Dengan menyembuhkan orang-orang sakit dan memberi makan orang-orang lapar, Yesus menunjukkan bahwa diri-Nya adalah Mesias yang melayani. Memahami derita dan keluh kesah manusia, Yesus hadir dan tidak segan mengulurkan tangan kepada mereka yang berbeban berat. Dengan tindakan-Nya itu, tergambarlah dengan jelas situasi Kerajaan Allah kelak. Ketika pemerintahan Allah berdiri tegak atas ciptaan, segala dukacita, kemalangan, rasa sakit, dan air mata tidak akan ada lagi. Semuanya itu akan dilenyapkan oleh-Nya, sehingga segenap ciptaan akan hidup dalam damai sejahtera. Orang-orang yang beriman kepada Yesus sudah mulai merasakan keselamatan tersebut dalam kehidupan sekarang ini. Demikianlah Yesus, sang Mesias yang melayani, menggenapi janji-janji keselamatan yang dinubuatkan dalam Perjanjian Lama.

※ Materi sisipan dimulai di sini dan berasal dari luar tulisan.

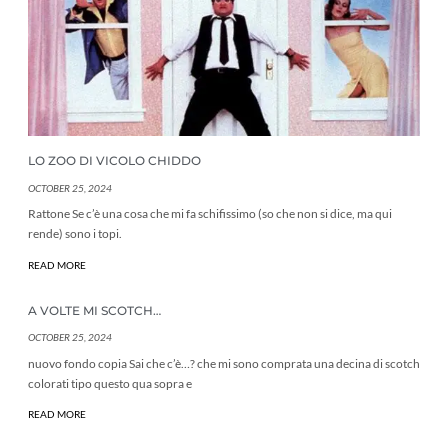
LO ZOO DI VICOLO CHIDDO
OCTOBER 25, 2024
Rattone Se c’è una cosa che mi fa schifissimo (so che non si dice, ma qui
rende) sono i topi.
READ MORE
A VOLTE MI SCOTCH…
OCTOBER 25, 2024
nuovo fondo copia Sai che c’è…? che mi sono comprata una decina di scotch
colorati tipo questo qua sopra e
READ MORE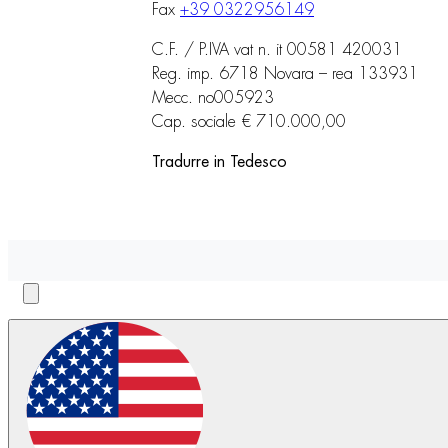
Fax
+39 0322956149
C.F. / P.IVA vat n. it 00581 420031
Reg. imp. 6718 Novara – rea 133931
Mecc. no005923
Cap. sociale € 710.000,00
Tradurre in Tedesco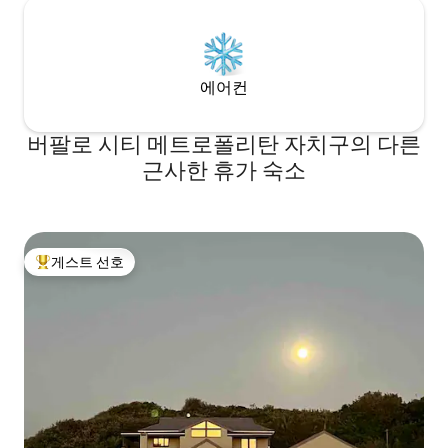
에어컨
버팔로 시티 메트로폴리탄 자치구의 다른
근사한 휴가 숙소
게스트 선호
상위 게스트 선호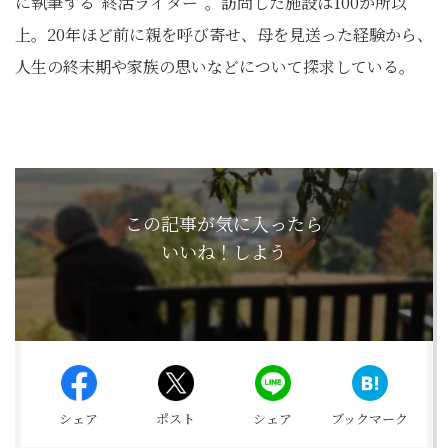
に執筆する“終活ライター”。訪問した施設は100か所以
上。20年ほど前に親を呼び寄せ、母を見送った経験から、
人生の終末期や家族の思いなどについて探求している。
この記事が気に入ったら
いいね！しよう
シェア
ポスト
シェア
ブックマーク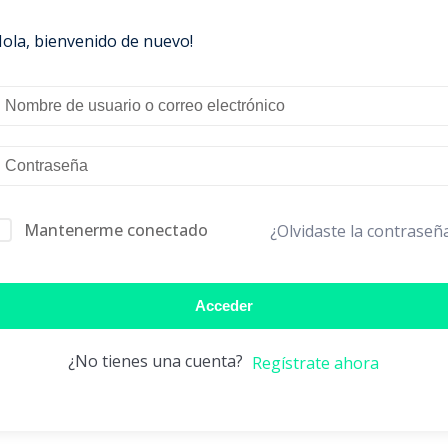
Hola, bienvenido de nuevo!
Mantenerme conectado
¿Olvidaste la contraseñ
Acceder
¿No tienes una cuenta?
Regístrate ahora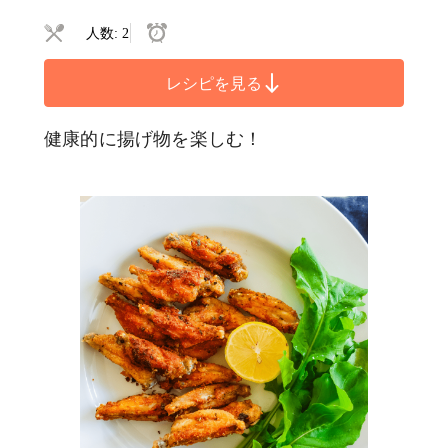
人数: 2
レシピを見る
健康的に揚げ物を楽しむ！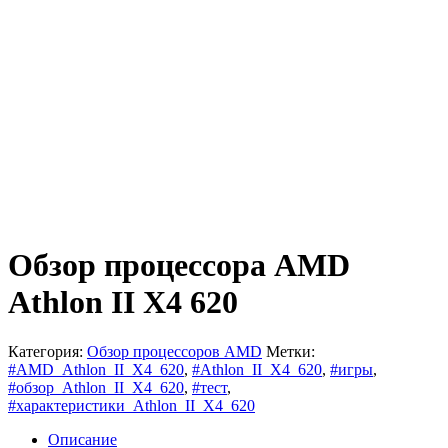
Обзор процессора AMD
Athlon II X4 620
Категория:
Обзор процессоров AMD
Метки:
#AMD_Athlon_II_X4_620
,
#Athlon_II_X4_620
,
#игры
,
#обзор_Athlon_II_X4_620
,
#тест
,
#характеристики_Athlon_II_X4_620
Описание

Dalam kisah mukjizat penggandaan roti, para murid ternyata tidak sekadar menjadi penonton. Mereka mendukung karya sang Mesias dan secara aktif ambil bagian di dalamnya, konkretnya dengan membagi-bagikan makanan yang berlimpah ruah tersebut kepada orang banyak.  Karena itu, inilah pesan bagi kita, murid-murid Yesus masa kini: Kita harus melayani seperti Yesus, harus pula ambil bagian dalam karya keselamatan yang dikerjakan-Nya. Sebagaimana Yesus adalah pribadi yang penuh belas kasihan, kita pun harus demikian.

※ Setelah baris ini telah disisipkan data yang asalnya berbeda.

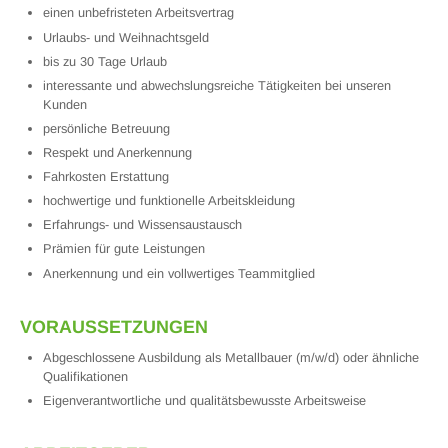
einen unbefristeten Arbeitsvertrag
Urlaubs- und Weihnachtsgeld
bis zu 30 Tage Urlaub
interessante und abwechslungsreiche Tätigkeiten bei unseren
Kunden
persönliche Betreuung
Respekt und Anerkennung
Fahrkosten Erstattung
hochwertige und funktionelle Arbeitskleidung
Erfahrungs- und Wissensaustausch
Prämien für gute Leistungen
Anerkennung und ein vollwertiges Teammitglied
VORAUSSETZUNGEN
Abgeschlossene Ausbildung als Metallbauer (m/w/d) oder ähnliche
Qualifikationen
Eigenverantwortliche und qualitätsbewusste Arbeitsweise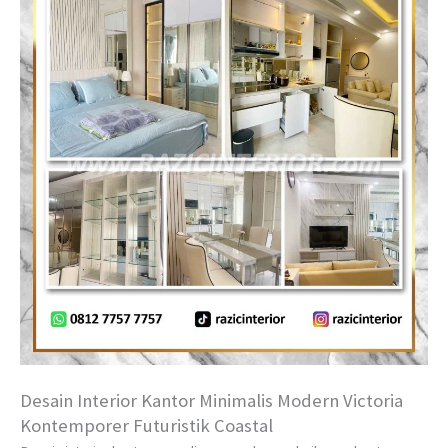
Desain Interior Kantor Minimalis Modern Victoria
Kontemporer Futuristik Coastal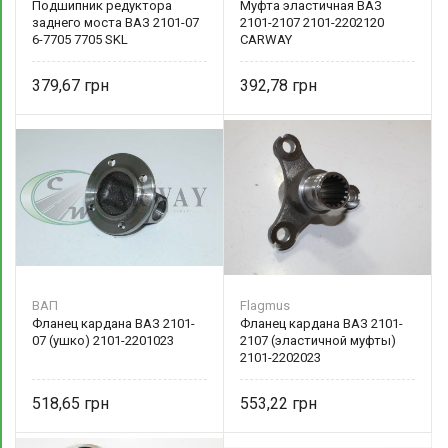
Подшипник редуктора
Муфта эластичная ВАЗ
заднего моста ВАЗ 2101-07
2101-2107 2101-2202120
6-7705 7705 SKL
CARWAY
379,67
392,78
ВАП
Flagmus
Фланец кардана ВАЗ 2101-
Фланец кардана ВАЗ 2101-
07 (ушко) 2101-2201023
2107 (эластичной муфты)
2101-2202023
518,65
553,22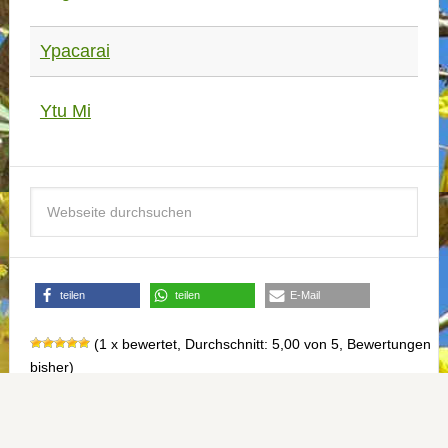
Ypacarai
Ytu Mi
teilen
teilen
E-Mail
(1 x bewertet, Durchschnitt: 5,00 von 5,
Bewertungen
bisher)
Copyright © 2026 ·
MEIN PARAGUAY
·
Impressum
·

Dalam konteks masa pandemi yang belum juga berakhir, mari kita bertanya kepada diri kita masing-masing: Sudahkah kita turut ambil bagian dalam usaha-usaha untuk menghadirkan keselamatan di tengah masyarakat? Ataukah kita justru menjadi bagian dari orang-orang yang membahayakan kehidupan bersama dengan tidak mau menaati protokol kesehatan, susah diatur, bersikap keras kepala, dan hanya mau mengikuti keinginan sendiri?